Task goal » Could you please retype the records exactly, minus their pictures?

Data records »
· · ·

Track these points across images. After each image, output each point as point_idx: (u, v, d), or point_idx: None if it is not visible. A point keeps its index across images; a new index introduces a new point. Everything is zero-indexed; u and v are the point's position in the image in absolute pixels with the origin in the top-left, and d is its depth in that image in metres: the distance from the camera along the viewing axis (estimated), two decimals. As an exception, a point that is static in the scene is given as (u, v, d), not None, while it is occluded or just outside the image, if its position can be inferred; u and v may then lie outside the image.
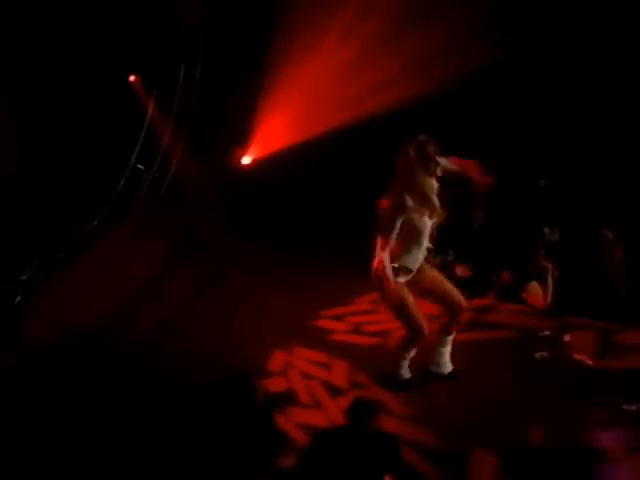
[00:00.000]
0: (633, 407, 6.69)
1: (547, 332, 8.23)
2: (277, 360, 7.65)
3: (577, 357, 7.75)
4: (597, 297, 8.77)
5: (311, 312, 8.46)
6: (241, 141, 10.79)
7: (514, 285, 8.93)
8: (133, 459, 6.08)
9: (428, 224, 6.68)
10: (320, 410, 6.89)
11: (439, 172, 6.70)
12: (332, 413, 6.74)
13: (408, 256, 6.71)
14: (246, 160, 10.84)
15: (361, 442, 5.38)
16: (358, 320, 8.28)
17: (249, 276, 9.36)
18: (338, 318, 8.39)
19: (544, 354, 7.81)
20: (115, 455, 6.13)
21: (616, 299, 8.74)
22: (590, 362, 7.66)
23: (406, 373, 7.16)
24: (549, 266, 8.91)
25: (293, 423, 6.62)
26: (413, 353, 7.11)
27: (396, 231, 6.55)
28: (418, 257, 6.78)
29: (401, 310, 6.87)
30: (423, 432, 6.51)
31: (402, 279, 6.73)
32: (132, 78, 10.31)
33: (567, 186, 10.23)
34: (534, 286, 8.83)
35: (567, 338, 8.12)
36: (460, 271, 9.24)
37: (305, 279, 9.11)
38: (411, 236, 6.65)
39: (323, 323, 8.19)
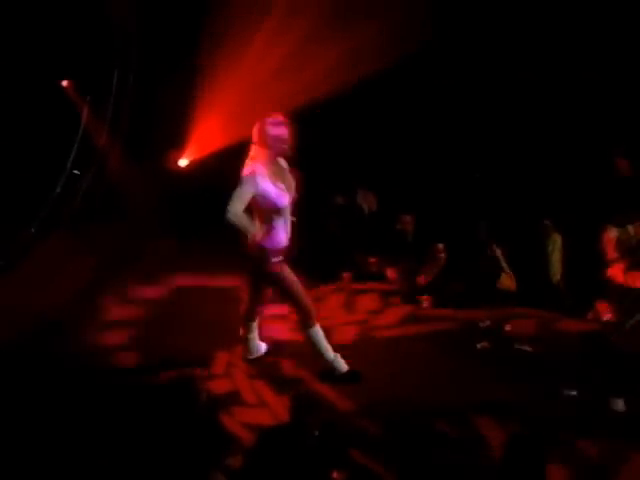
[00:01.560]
0: (573, 392, 6.79)
1: (487, 323, 8.34)
2: (221, 361, 7.62)
3: (517, 346, 7.86)
4: (536, 286, 8.93)
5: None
6: (177, 144, 10.74)
7: (483, 281, 9.07)
8: (79, 461, 6.00)
9: (285, 198, 6.72)
10: (266, 409, 6.85)
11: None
12: (278, 411, 6.71)
13: (277, 233, 6.77)
14: (183, 162, 10.78)
15: (306, 439, 5.39)
16: (300, 318, 8.28)
17: (190, 278, 9.33)
18: (281, 317, 8.38)
19: (485, 344, 7.90)
20: (63, 458, 6.05)
21: (555, 288, 8.90)
22: (530, 350, 7.78)
23: (342, 366, 7.17)
24: (498, 251, 9.07)
25: (239, 423, 6.58)
26: (321, 334, 7.13)
27: (245, 202, 6.57)
28: (286, 233, 6.85)
29: (286, 289, 6.98)
30: (367, 425, 6.51)
31: (277, 259, 6.81)
32: (65, 83, 10.20)
33: (504, 179, 10.44)
34: (504, 276, 8.98)
35: (507, 328, 8.24)
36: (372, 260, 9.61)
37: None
38: (272, 211, 6.69)
39: (266, 322, 8.16)
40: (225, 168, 10.21)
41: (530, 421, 6.36)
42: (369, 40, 9.96)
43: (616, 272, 8.19)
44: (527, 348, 7.81)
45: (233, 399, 6.99)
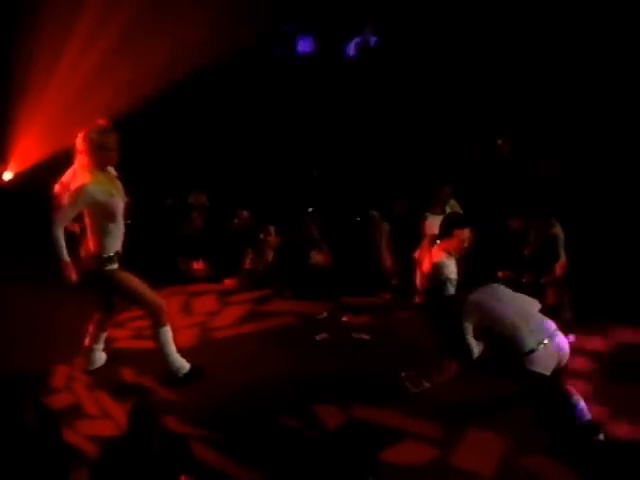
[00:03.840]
0: (411, 374, 6.99)
1: (325, 314, 8.52)
2: (60, 375, 7.44)
3: (355, 335, 8.07)
4: (368, 276, 9.17)
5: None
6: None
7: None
8: None
9: (120, 204, 6.72)
10: (109, 420, 6.77)
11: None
12: (121, 421, 6.61)
13: (112, 239, 6.74)
14: (7, 176, 10.48)
15: (149, 446, 5.34)
16: (139, 325, 8.17)
17: (23, 293, 9.09)
18: (119, 325, 8.27)
19: (324, 336, 8.08)
20: None
21: (385, 276, 9.16)
22: (367, 338, 7.99)
23: (184, 366, 7.17)
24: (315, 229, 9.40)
25: (82, 436, 6.47)
26: (170, 335, 7.10)
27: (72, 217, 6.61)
28: (121, 238, 6.83)
29: (130, 293, 6.97)
30: (214, 425, 6.54)
31: (114, 265, 6.79)
32: None
33: (335, 174, 10.70)
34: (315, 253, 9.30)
35: (344, 318, 8.45)
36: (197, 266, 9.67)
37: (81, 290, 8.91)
38: (108, 218, 6.66)
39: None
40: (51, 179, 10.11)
41: (371, 406, 6.58)
42: (191, 38, 9.96)
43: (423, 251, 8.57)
44: (364, 336, 8.03)
45: (75, 412, 6.84)
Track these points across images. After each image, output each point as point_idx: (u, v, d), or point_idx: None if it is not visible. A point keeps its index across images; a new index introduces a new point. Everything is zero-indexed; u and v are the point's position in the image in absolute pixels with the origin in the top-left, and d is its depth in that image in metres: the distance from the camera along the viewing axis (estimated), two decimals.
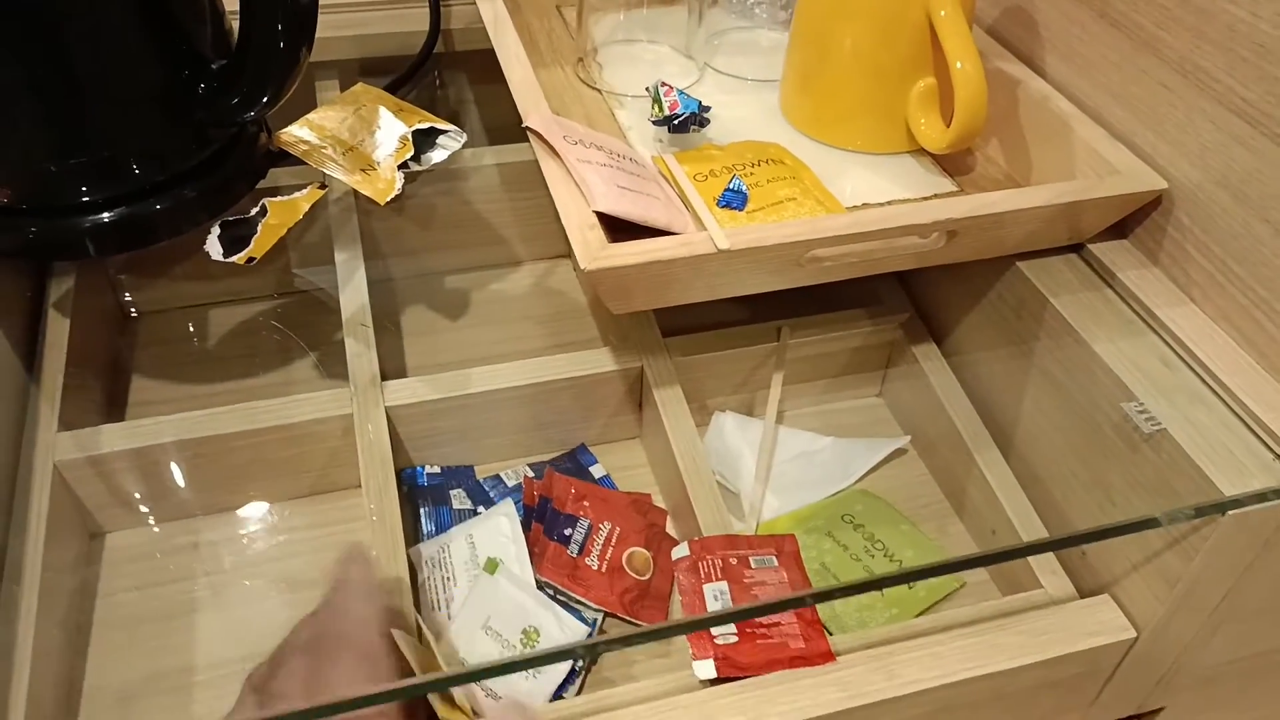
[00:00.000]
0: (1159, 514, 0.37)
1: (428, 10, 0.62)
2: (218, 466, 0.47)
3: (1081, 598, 0.43)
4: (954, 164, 0.50)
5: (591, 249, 0.38)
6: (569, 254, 0.63)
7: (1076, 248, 0.46)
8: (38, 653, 0.39)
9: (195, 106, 0.43)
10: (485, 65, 0.54)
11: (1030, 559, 0.44)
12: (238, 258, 0.44)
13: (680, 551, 0.43)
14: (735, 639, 0.39)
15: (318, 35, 0.43)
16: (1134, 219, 0.45)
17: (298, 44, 0.42)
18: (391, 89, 0.59)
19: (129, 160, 0.42)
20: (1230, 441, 0.38)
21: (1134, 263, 0.45)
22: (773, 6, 0.59)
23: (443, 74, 0.66)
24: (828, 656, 0.38)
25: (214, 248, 0.44)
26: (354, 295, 0.51)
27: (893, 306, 0.54)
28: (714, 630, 0.39)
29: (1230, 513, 0.36)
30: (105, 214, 0.43)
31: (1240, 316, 0.41)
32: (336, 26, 0.61)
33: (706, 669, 0.38)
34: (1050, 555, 0.44)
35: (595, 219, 0.40)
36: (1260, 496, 0.36)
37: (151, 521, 0.48)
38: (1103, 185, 0.43)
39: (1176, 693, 0.47)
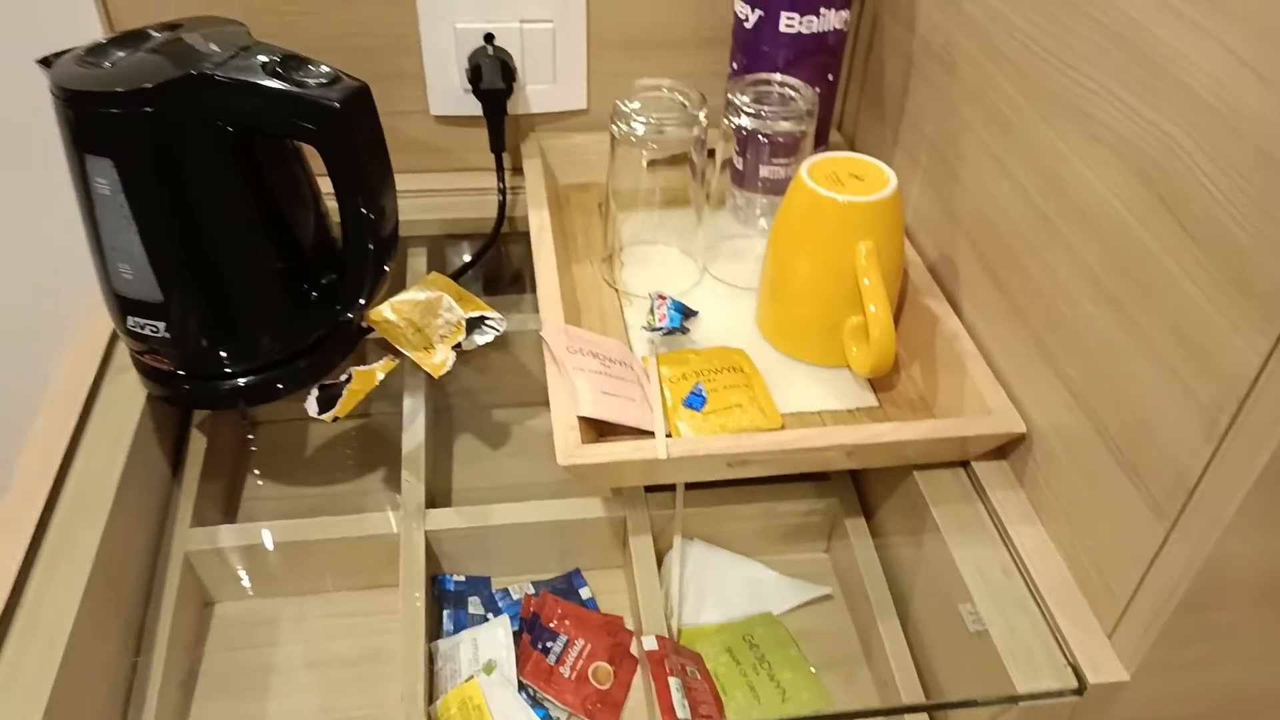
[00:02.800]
0: (977, 696, 0.49)
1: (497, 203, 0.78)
2: (299, 561, 0.63)
3: None
4: (880, 381, 0.62)
5: (568, 448, 0.53)
6: None
7: (964, 464, 0.59)
8: (161, 705, 0.55)
9: (308, 308, 0.59)
10: None
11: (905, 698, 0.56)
12: (326, 417, 0.60)
13: (649, 644, 0.57)
14: None
15: (413, 217, 0.58)
16: (1010, 447, 0.57)
17: (382, 263, 0.58)
18: (466, 267, 0.75)
19: (259, 344, 0.59)
20: (1035, 646, 0.49)
21: (1004, 483, 0.57)
22: (767, 214, 0.73)
23: (509, 247, 0.82)
24: None
25: (311, 407, 0.60)
26: (413, 436, 0.67)
27: (835, 483, 0.67)
28: (678, 715, 0.53)
29: (1022, 703, 0.48)
30: (240, 380, 0.60)
31: (1068, 542, 0.52)
32: (425, 210, 0.78)
33: None
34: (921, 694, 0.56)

· · ·

Task result »
Track these points across images. After each image, output each point as point_idx: (u, v, d), or point_idx: None if it is not visible. A point keeps its index across images; a new index introduces a new point. Everything is zero-indexed; u and v are the point's position in the image in absolute pixels with the origin in the top-left, and d is its depth in that image in metres: the distance from the camera along the viewing axis (estimated), two decimals. As an exception, a point that is static in the scene is given as (u, v, d), not None, while it is occluded or just outside the image, if its position can be inferred; u and v may then lie outside the image.
[00:00.000]
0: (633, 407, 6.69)
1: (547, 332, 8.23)
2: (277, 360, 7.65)
3: (577, 357, 7.75)
4: (597, 297, 8.77)
5: (311, 312, 8.46)
6: (241, 141, 10.79)
7: (514, 285, 8.93)
8: (133, 459, 6.08)
9: (428, 224, 6.68)
10: (320, 410, 6.89)
11: (439, 172, 6.70)
12: (332, 413, 6.74)
13: (408, 256, 6.71)
14: (246, 160, 10.84)
15: (361, 442, 5.38)
16: (358, 320, 8.28)
17: (249, 276, 9.36)
18: (338, 318, 8.39)
19: (544, 354, 7.81)
20: (115, 455, 6.13)
21: (616, 299, 8.74)
22: (590, 362, 7.66)
23: (406, 373, 7.16)
24: (549, 266, 8.91)
25: (293, 423, 6.62)
26: (413, 353, 7.11)
27: (396, 231, 6.55)
28: (418, 257, 6.78)
29: (401, 310, 6.87)
30: (423, 432, 6.51)
31: (402, 279, 6.73)
32: (132, 78, 10.31)
33: (567, 186, 10.23)
34: (534, 286, 8.83)
35: (567, 338, 8.12)
36: (460, 271, 9.24)
37: (305, 279, 9.11)
38: (411, 236, 6.65)
39: (323, 323, 8.19)
[00:01.560]
0: (573, 392, 6.79)
1: (487, 323, 8.34)
2: (221, 361, 7.62)
3: (517, 346, 7.86)
4: (536, 286, 8.93)
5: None
6: (177, 144, 10.74)
7: (483, 281, 9.07)
8: (79, 461, 6.00)
9: (285, 198, 6.72)
10: (266, 409, 6.85)
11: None
12: (278, 411, 6.71)
13: (277, 233, 6.77)
14: (183, 162, 10.78)
15: (306, 439, 5.39)
16: (300, 318, 8.28)
17: (190, 278, 9.33)
18: (281, 317, 8.38)
19: (485, 344, 7.90)
20: (63, 458, 6.05)
21: (555, 288, 8.90)
22: (530, 350, 7.78)
23: (342, 366, 7.17)
24: (498, 251, 9.07)
25: (239, 423, 6.58)
26: (321, 334, 7.13)
27: (245, 202, 6.57)
28: (286, 233, 6.85)
29: (286, 289, 6.98)
30: (367, 425, 6.51)
31: (277, 259, 6.81)
32: (65, 83, 10.20)
33: (504, 179, 10.44)
34: (504, 276, 8.98)
35: (507, 328, 8.24)
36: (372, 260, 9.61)
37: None
38: (272, 211, 6.69)
39: (266, 322, 8.16)
40: (225, 168, 10.21)
41: (530, 421, 6.36)
42: (369, 40, 9.96)
43: (616, 272, 8.19)
44: (527, 348, 7.81)
45: (233, 399, 6.99)
[00:03.840]
0: (411, 374, 6.99)
1: (325, 314, 8.52)
2: (60, 375, 7.44)
3: (355, 335, 8.07)
4: (368, 276, 9.17)
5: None
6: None
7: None
8: None
9: (120, 204, 6.72)
10: (109, 420, 6.77)
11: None
12: (121, 421, 6.61)
13: (112, 239, 6.74)
14: (7, 176, 10.48)
15: (149, 446, 5.34)
16: (139, 325, 8.17)
17: (23, 293, 9.09)
18: (119, 325, 8.27)
19: (324, 336, 8.08)
20: None
21: (385, 276, 9.16)
22: (367, 338, 7.99)
23: (184, 366, 7.17)
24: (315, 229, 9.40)
25: (82, 436, 6.47)
26: (170, 335, 7.10)
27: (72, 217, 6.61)
28: (121, 238, 6.83)
29: (130, 293, 6.97)
30: (214, 425, 6.54)
31: (114, 265, 6.79)
32: None
33: (335, 174, 10.70)
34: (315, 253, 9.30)
35: (344, 318, 8.45)
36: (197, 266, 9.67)
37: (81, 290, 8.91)
38: (108, 218, 6.66)
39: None
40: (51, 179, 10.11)
41: (371, 406, 6.58)
42: (191, 38, 9.96)
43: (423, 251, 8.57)
44: (364, 336, 8.03)
45: (75, 412, 6.84)
Track these points across images. After each image, output each point as point_idx: (u, v, d), or point_idx: None if it is not visible. A point keeps its index across images; a new index introduces a new point. Everything is zero-indexed; u and v are the point's position in the image in absolute pixels with the origin in the top-left, and d is its depth in that image in metres: the distance from the camera along the viewing axis (estimated), two decimals.
[00:00.000]
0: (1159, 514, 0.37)
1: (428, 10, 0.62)
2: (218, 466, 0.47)
3: (1081, 598, 0.43)
4: (954, 164, 0.50)
5: (591, 249, 0.38)
6: (569, 254, 0.63)
7: (1076, 248, 0.46)
8: (38, 653, 0.39)
9: (195, 106, 0.43)
10: (485, 65, 0.54)
11: (1030, 559, 0.44)
12: (238, 258, 0.44)
13: (680, 551, 0.43)
14: (735, 639, 0.39)
15: (318, 35, 0.43)
16: (1134, 219, 0.45)
17: (298, 44, 0.42)
18: (391, 89, 0.59)
19: (129, 160, 0.42)
20: (1230, 441, 0.38)
21: (1134, 263, 0.45)
22: (773, 6, 0.59)
23: (443, 74, 0.66)
24: (828, 656, 0.38)
25: (214, 248, 0.44)
26: (354, 295, 0.51)
27: (893, 306, 0.54)
28: (714, 630, 0.39)
29: (1230, 513, 0.36)
30: (105, 214, 0.43)
31: (1240, 316, 0.41)
32: (336, 26, 0.61)
33: (706, 669, 0.38)
34: (1050, 555, 0.44)
35: (595, 219, 0.40)
36: (1260, 496, 0.36)
37: (151, 521, 0.48)
38: (1103, 185, 0.43)
39: (1176, 693, 0.47)
[00:02.800]
0: (977, 696, 0.49)
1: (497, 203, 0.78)
2: (299, 561, 0.63)
3: None
4: (880, 381, 0.62)
5: (568, 448, 0.53)
6: None
7: (964, 464, 0.59)
8: (161, 705, 0.55)
9: (308, 308, 0.59)
10: None
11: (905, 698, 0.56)
12: (326, 417, 0.60)
13: (649, 644, 0.57)
14: None
15: (413, 217, 0.58)
16: (1010, 447, 0.57)
17: (382, 263, 0.58)
18: (466, 267, 0.75)
19: (259, 344, 0.59)
20: (1035, 646, 0.49)
21: (1004, 483, 0.57)
22: (767, 214, 0.73)
23: (509, 247, 0.82)
24: None
25: (311, 407, 0.60)
26: (413, 436, 0.67)
27: (835, 483, 0.67)
28: (678, 715, 0.53)
29: (1022, 703, 0.48)
30: (240, 380, 0.60)
31: (1068, 542, 0.52)
32: (425, 210, 0.78)
33: None
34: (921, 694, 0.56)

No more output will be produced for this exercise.